# Task brief:
Please write out only the lines from the line with "left shoulder: (253, 201)" to the line with "left shoulder: (254, 235)", inclusive, exactly as they stand below, without the pictures.

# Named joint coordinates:
----
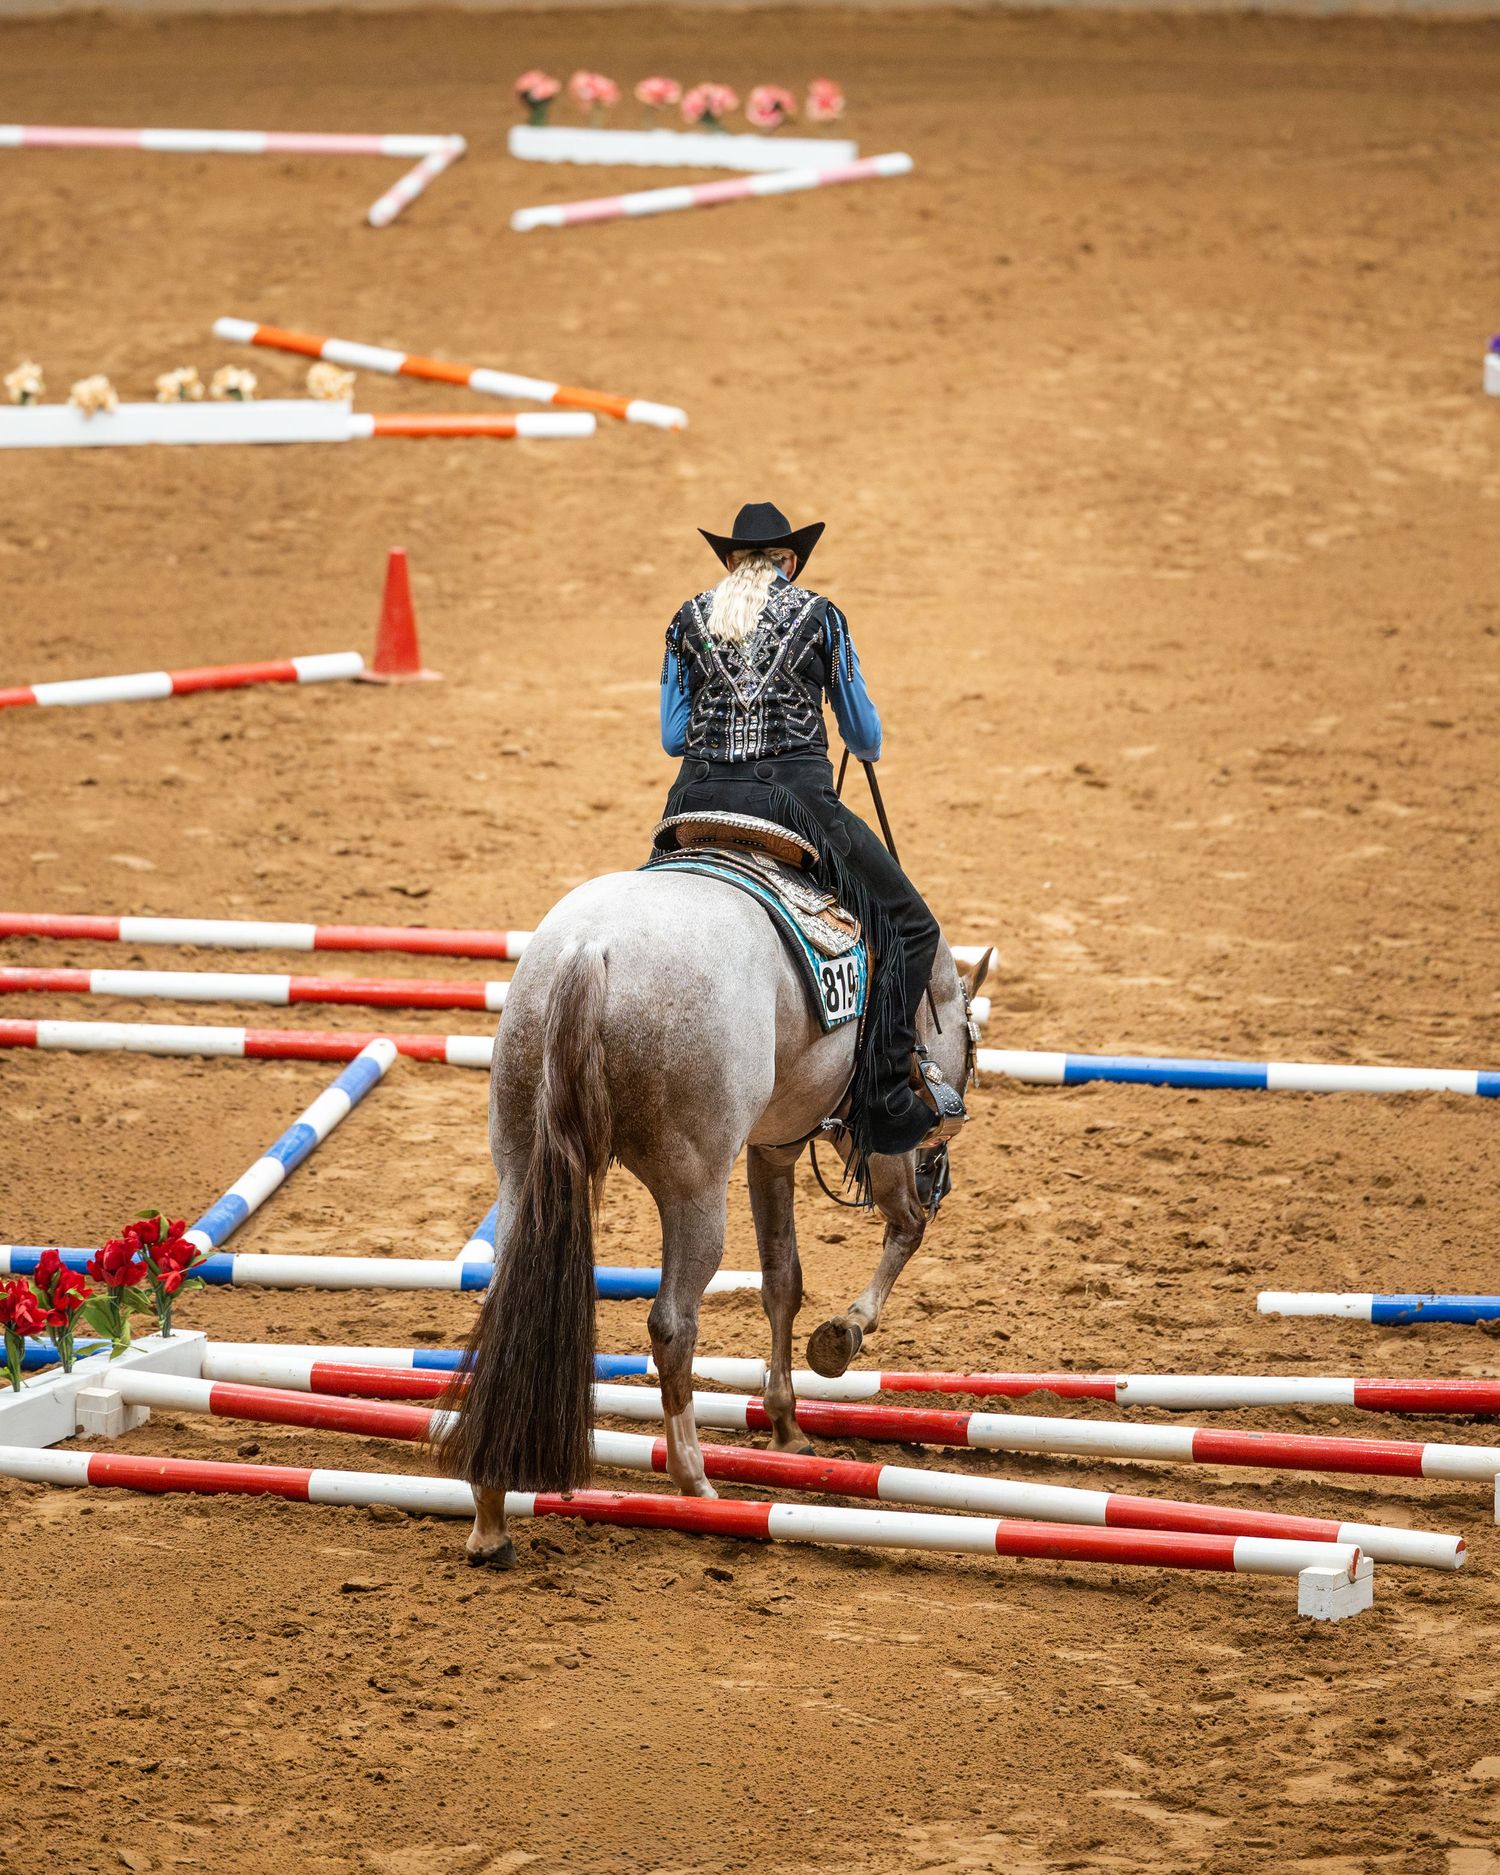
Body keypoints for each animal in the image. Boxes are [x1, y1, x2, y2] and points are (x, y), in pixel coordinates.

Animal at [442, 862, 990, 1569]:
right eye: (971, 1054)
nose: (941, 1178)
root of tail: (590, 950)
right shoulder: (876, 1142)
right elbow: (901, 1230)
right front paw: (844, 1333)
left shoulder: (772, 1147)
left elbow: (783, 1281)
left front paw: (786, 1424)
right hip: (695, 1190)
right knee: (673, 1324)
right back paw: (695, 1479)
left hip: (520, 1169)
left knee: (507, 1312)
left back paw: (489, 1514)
----
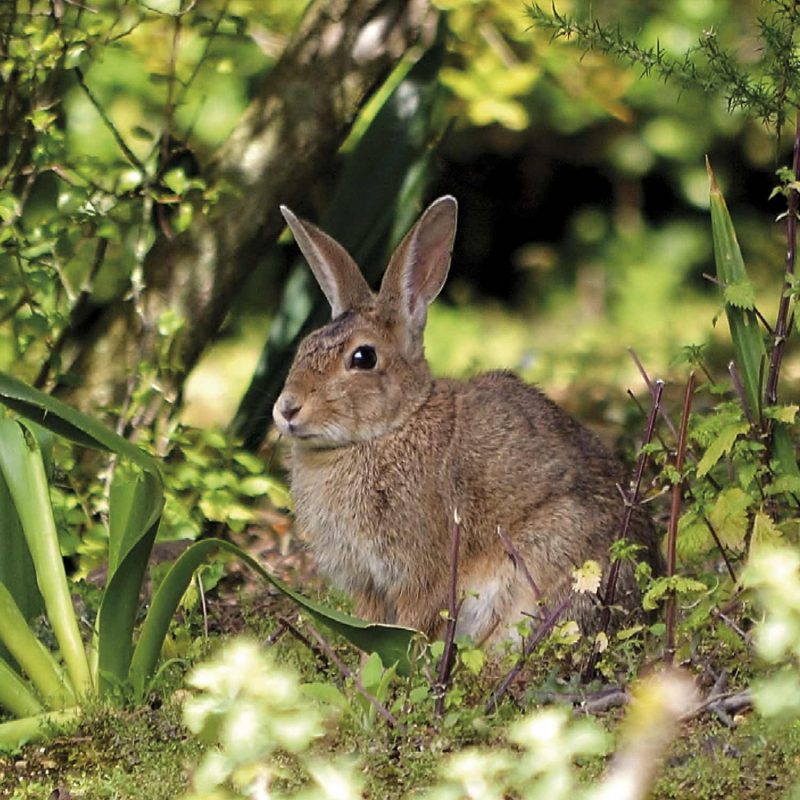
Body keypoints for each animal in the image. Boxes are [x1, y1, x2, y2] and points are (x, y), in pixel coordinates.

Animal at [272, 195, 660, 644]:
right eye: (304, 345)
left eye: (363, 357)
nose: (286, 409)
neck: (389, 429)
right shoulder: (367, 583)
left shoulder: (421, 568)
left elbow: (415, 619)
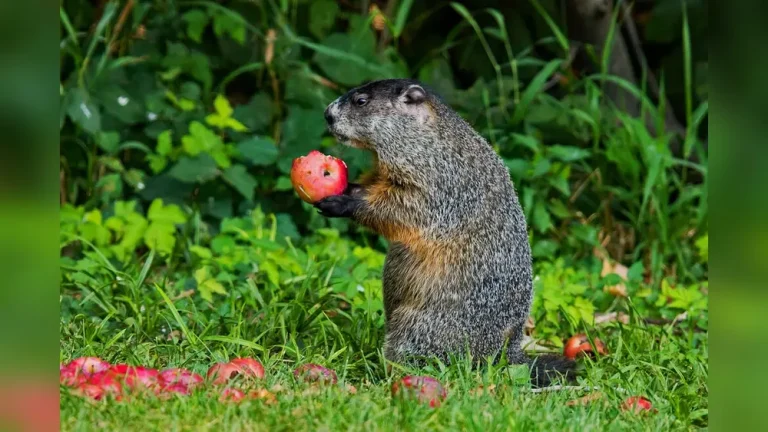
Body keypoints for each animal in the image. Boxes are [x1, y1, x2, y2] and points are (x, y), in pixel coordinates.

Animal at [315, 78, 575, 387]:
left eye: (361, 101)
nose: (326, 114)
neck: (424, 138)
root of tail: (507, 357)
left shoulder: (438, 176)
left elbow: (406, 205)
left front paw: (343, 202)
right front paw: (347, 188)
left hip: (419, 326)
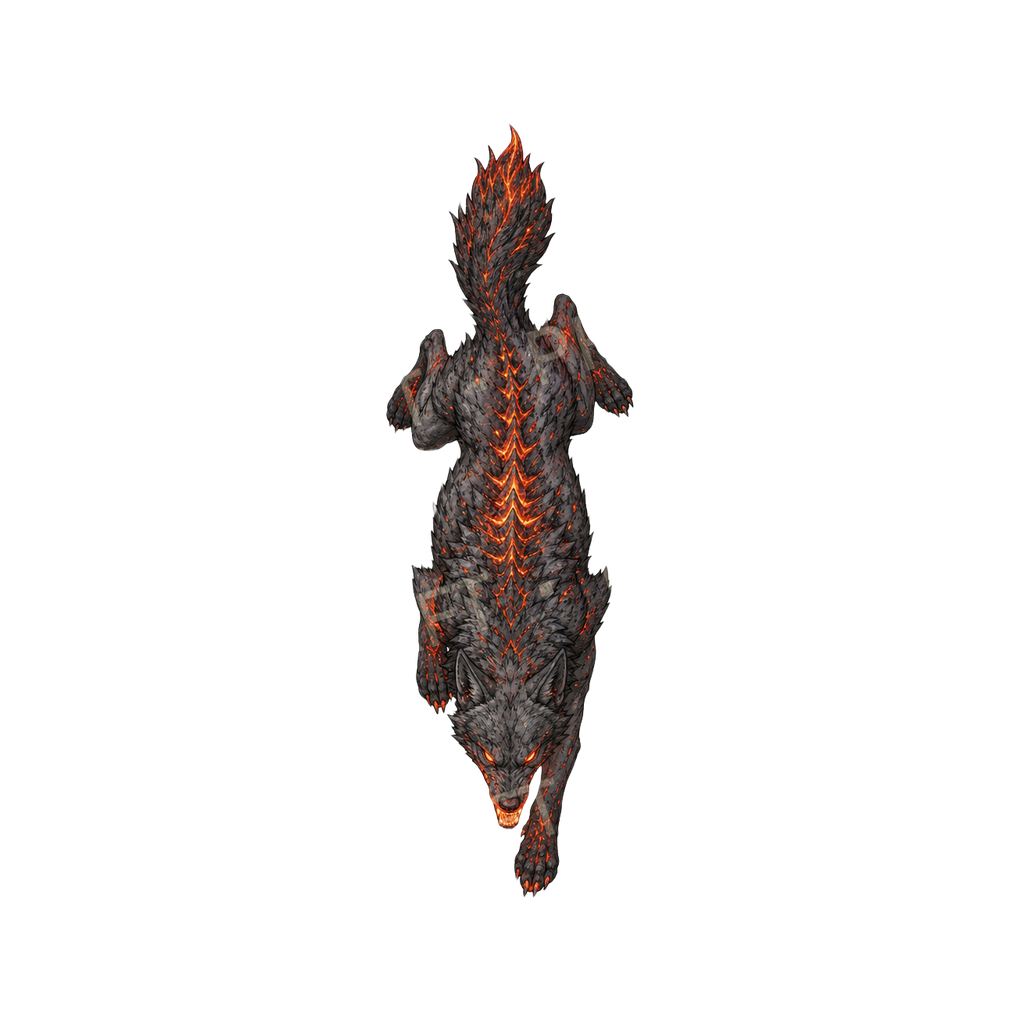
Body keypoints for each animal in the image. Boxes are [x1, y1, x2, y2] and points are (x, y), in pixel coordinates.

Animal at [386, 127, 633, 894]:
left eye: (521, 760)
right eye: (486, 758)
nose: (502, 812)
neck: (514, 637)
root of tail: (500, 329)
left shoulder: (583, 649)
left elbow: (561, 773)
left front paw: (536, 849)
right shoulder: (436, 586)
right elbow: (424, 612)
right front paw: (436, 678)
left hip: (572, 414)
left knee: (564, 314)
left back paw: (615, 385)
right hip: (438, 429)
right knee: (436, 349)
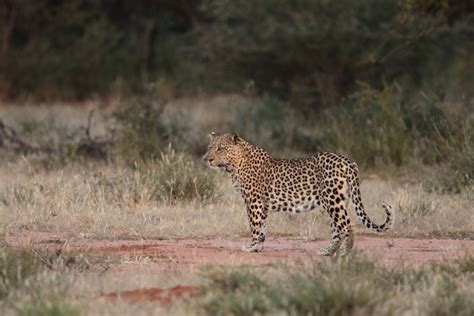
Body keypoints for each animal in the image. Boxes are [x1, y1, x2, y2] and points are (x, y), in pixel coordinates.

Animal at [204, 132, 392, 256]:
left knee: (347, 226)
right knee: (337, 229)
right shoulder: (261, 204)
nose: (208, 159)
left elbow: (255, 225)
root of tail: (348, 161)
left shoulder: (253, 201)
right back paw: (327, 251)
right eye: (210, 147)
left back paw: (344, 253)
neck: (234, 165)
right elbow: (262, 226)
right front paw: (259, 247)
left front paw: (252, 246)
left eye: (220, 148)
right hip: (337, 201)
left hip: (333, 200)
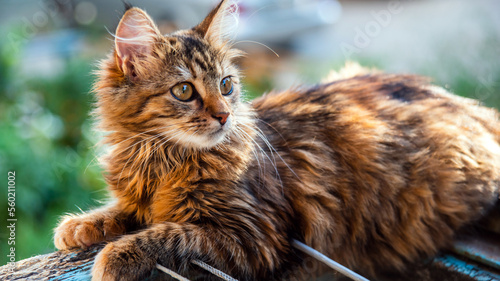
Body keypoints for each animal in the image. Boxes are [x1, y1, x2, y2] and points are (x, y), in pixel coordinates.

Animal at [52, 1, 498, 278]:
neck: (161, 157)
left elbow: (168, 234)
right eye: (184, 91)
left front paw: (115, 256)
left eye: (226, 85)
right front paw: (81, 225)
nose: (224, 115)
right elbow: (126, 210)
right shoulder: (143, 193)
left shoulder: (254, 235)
----
# Response:
left shoulder: (253, 201)
right back paw: (327, 251)
right eye: (210, 147)
left back paw: (344, 253)
neck: (234, 165)
right elbow: (262, 226)
right front paw: (259, 247)
left front paw: (252, 246)
left eye: (220, 148)
right hip: (337, 201)
left hip: (333, 200)
Body keypoints for each animal in the image. Boxes are [x1, y1, x2, y2] and points are (x, y), in pixel coordinates.

Animal at [52, 1, 498, 278]:
neck: (161, 157)
left elbow: (168, 234)
right eye: (184, 91)
left front paw: (115, 256)
left eye: (226, 85)
right front paw: (81, 225)
nose: (224, 115)
right elbow: (126, 210)
right shoulder: (143, 193)
left shoulder: (254, 235)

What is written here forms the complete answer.